[Saved data entries]
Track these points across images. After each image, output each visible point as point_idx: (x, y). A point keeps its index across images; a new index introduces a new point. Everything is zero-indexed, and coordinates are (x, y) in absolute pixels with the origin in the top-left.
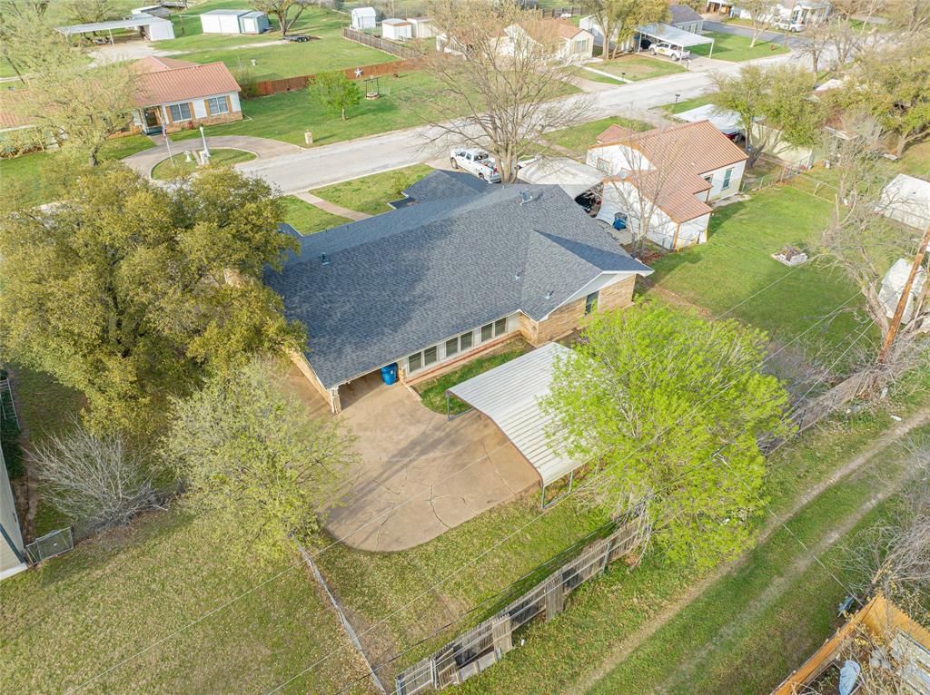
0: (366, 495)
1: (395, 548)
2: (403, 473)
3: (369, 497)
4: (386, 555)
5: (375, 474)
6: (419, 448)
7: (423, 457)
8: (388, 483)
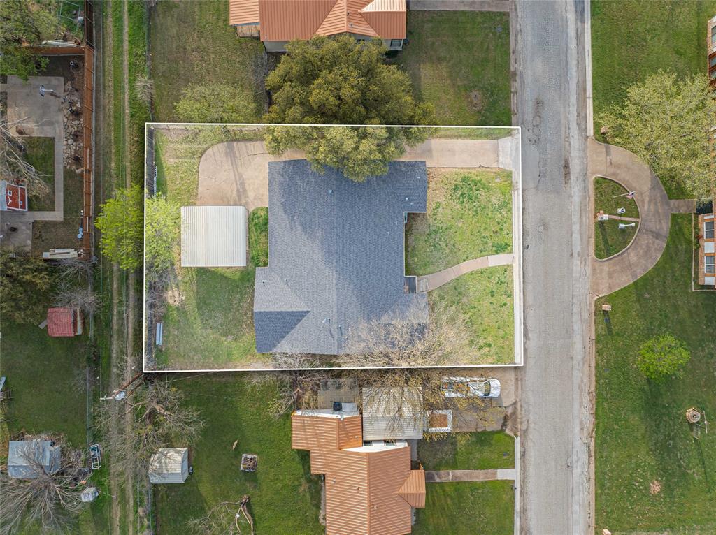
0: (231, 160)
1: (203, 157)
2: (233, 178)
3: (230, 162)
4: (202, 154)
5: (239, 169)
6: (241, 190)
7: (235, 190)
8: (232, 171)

==

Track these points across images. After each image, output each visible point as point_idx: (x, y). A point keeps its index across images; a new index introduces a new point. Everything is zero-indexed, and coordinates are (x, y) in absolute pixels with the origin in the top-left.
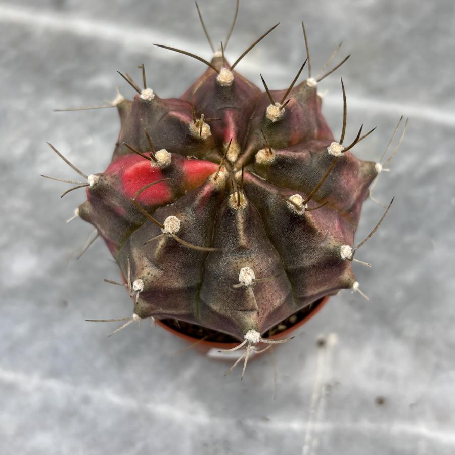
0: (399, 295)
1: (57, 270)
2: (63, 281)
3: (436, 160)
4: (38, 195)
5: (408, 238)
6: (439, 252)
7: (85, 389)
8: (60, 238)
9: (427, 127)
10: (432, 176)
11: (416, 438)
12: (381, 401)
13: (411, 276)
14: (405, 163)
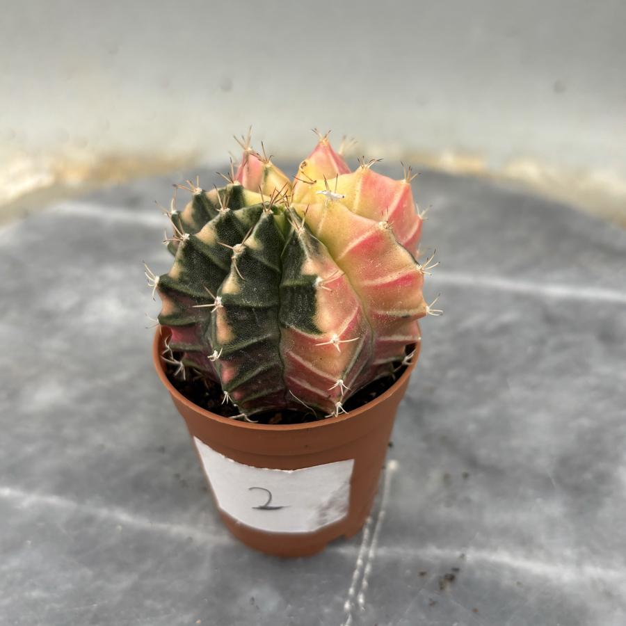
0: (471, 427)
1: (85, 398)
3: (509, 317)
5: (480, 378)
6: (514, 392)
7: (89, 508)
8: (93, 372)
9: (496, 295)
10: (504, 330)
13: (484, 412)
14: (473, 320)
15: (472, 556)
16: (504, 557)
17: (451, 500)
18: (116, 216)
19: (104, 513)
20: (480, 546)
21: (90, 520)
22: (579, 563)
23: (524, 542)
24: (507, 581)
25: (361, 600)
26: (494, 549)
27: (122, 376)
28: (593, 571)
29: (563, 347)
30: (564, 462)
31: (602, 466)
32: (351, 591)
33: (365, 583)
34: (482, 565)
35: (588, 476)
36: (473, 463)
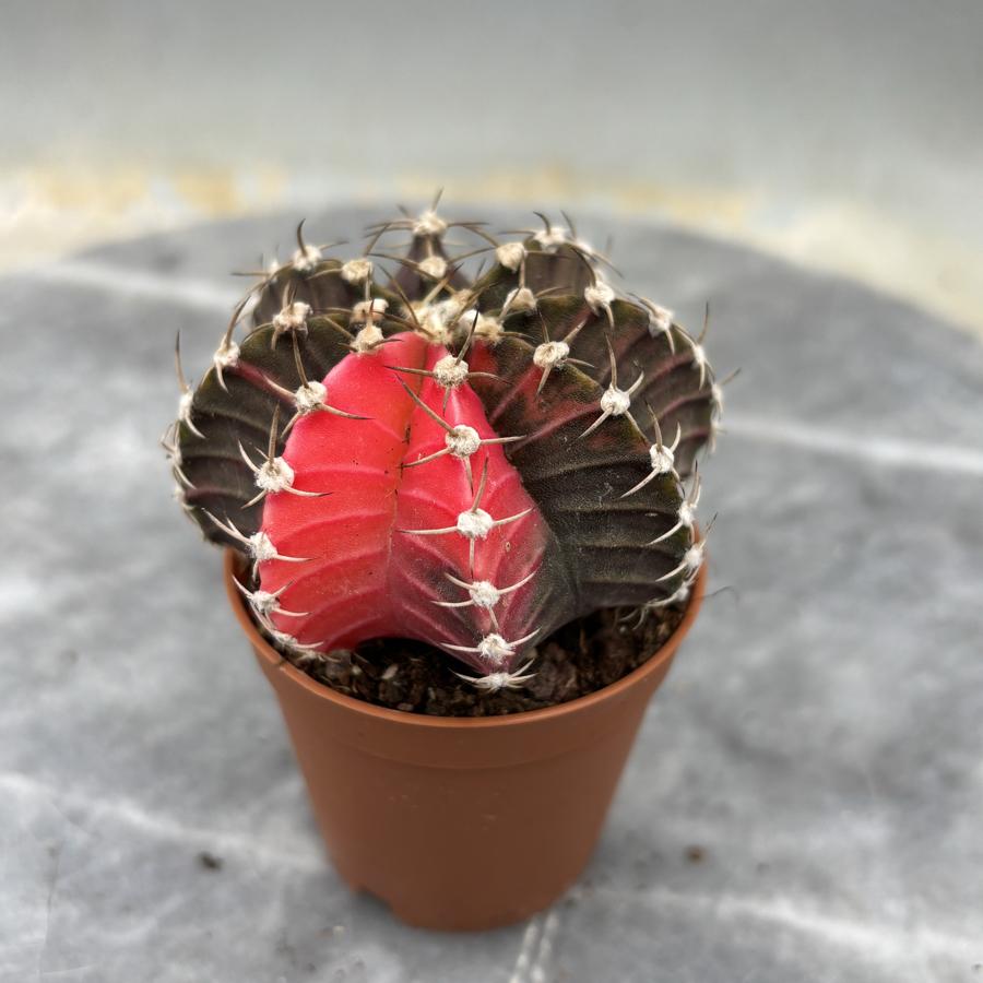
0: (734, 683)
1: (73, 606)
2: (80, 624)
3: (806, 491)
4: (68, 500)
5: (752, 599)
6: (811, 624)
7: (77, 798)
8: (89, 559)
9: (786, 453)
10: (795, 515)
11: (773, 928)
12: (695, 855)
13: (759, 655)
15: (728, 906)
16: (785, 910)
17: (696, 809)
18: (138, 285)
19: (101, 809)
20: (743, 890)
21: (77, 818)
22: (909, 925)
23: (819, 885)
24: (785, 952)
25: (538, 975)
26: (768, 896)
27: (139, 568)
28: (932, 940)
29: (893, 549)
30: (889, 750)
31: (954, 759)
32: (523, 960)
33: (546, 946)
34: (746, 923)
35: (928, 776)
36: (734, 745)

Work instructions> Output the rows above, character for character, from the line containing "15: (472, 556)" up to and including the line containing "36: (734, 745)". Omit the pictures from your answer.

Result of the task>
15: (472, 556)
16: (504, 557)
17: (451, 500)
18: (116, 216)
19: (104, 513)
20: (480, 546)
21: (90, 520)
22: (579, 563)
23: (524, 542)
24: (507, 581)
25: (361, 600)
26: (494, 549)
27: (122, 376)
28: (593, 571)
29: (563, 347)
30: (564, 462)
31: (602, 466)
32: (351, 591)
33: (365, 583)
34: (482, 565)
35: (588, 476)
36: (473, 463)
0: (734, 683)
1: (73, 606)
2: (80, 624)
3: (806, 491)
4: (68, 500)
5: (752, 599)
6: (811, 624)
7: (77, 798)
8: (89, 559)
9: (786, 453)
10: (795, 515)
11: (773, 928)
12: (695, 855)
13: (759, 655)
15: (728, 906)
16: (785, 910)
17: (696, 809)
18: (138, 285)
19: (101, 809)
20: (743, 890)
21: (77, 818)
22: (909, 925)
23: (819, 885)
24: (785, 952)
25: (538, 975)
26: (768, 896)
27: (139, 568)
28: (932, 940)
29: (893, 549)
30: (889, 750)
31: (954, 759)
32: (523, 960)
33: (546, 946)
34: (746, 923)
35: (928, 776)
36: (734, 745)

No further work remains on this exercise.